TASK OBJECTIVE:
Repeat the following entries verbatim, apart from the pictures.

[Dataset entries]
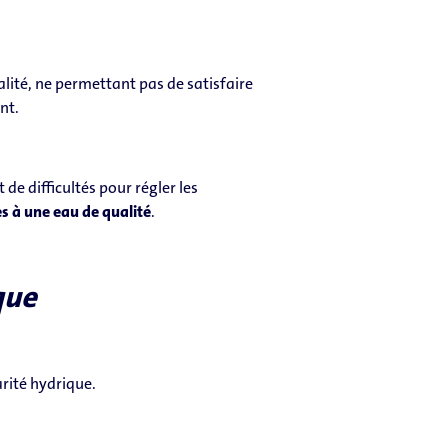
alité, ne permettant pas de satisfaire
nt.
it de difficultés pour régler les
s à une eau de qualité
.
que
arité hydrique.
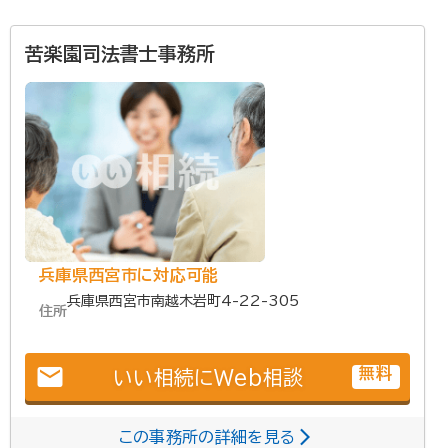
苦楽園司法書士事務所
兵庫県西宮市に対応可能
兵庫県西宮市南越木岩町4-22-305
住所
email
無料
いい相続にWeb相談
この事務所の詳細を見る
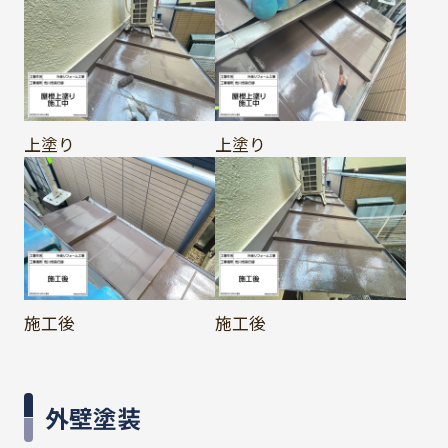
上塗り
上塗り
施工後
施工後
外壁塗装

RESPONSE AREA:
alité, ne permettant pas de satisfaire
nt.
it de difficultés pour régler les
s à une eau de qualité
.
que
arité hydrique.
苦楽園司法書士事務所
兵庫県西宮市に対応可能
兵庫県西宮市南越木岩町4-22-305
住所
email
無料
いい相続にWeb相談
この事務所の詳細を見る
上塗り
上塗り
施工後
施工後
外壁塗装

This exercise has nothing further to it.